What is already known about this topic?

Zika virus infection during pregnancy is a cause of congenital microcephaly and other brain abnormalities. Preventing unintended pregnancy during the Zika virus outbreak is one primary strategy to reduce the number of pregnancies affected by Zika virus. Sexually active women of reproductive age and their sex partners who choose to delay or avoid pregnancy during the Zika virus outbreak should have access to all FDA-approved contraceptive methods, including highly effective, long-acting reversible contraception; however, barriers limit access and availability. CDC has outlined seven strategies states can implement to increase access to contraceptive services.
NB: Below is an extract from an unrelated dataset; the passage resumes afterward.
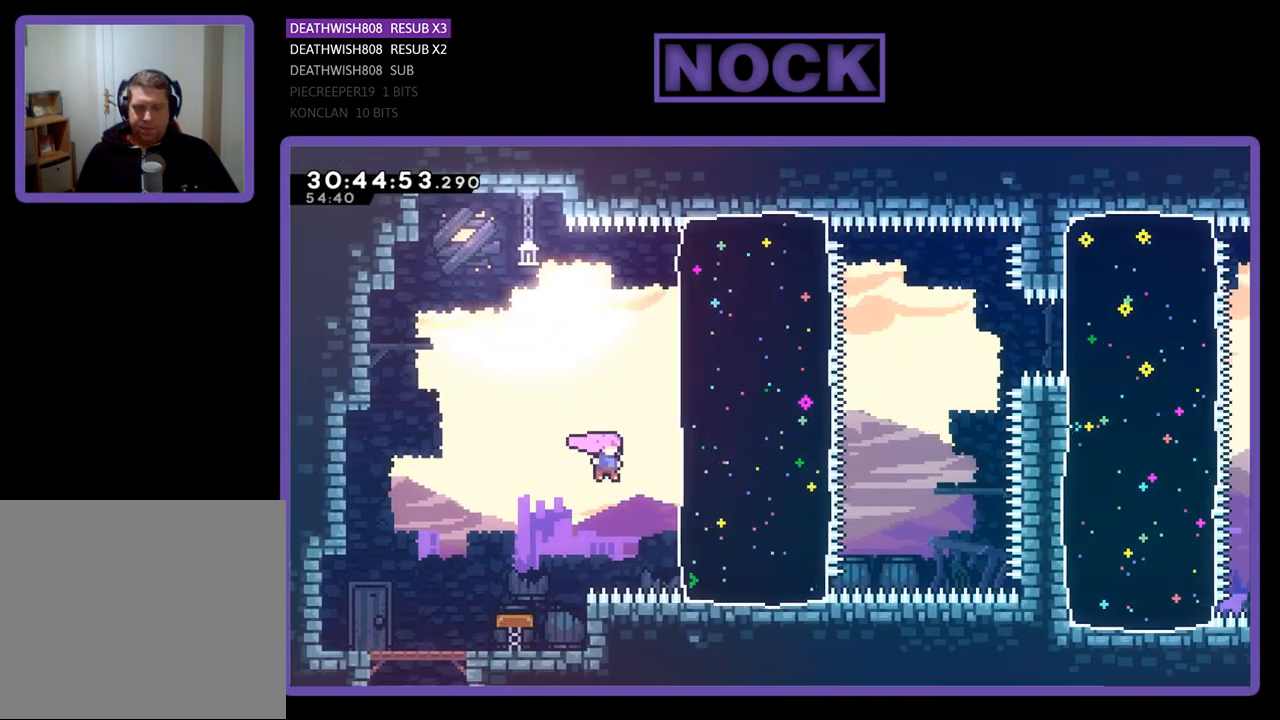
{"buttons": ["DPAD_UP", "DPAD_RIGHT"], "left_stick": "center", "events": [[233, "CIRCLE", "down"], [467, "CIRCLE", "up"], [467, "DPAD_UP", "down"]]}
What is added by this report?

On September 28, 2016, a meeting of 26 representatives from 15 jurisdictions was convened in Atlanta, Georgia to identify state-led efforts to implement the seven strategies. The majority of participants’ states implemented strategies facilitating external partnerships, removing logistic and administrative barriers, training providers, supporting youth-friendly services, and engaging smaller or rural facilities. A smaller proportion implemented strategies for increasing provider reimbursement, assessing client satisfaction, and increasing consumer awareness.

What are the implications for public health practice?

State-led approaches for implementing the seven strategies provide examples that can inform and support adoption in other jurisdictions in the context of Zika preparedness. These approaches could further facilitate access to contraception, which might decrease the number of unintended pregnancies affected by Zika virus infection.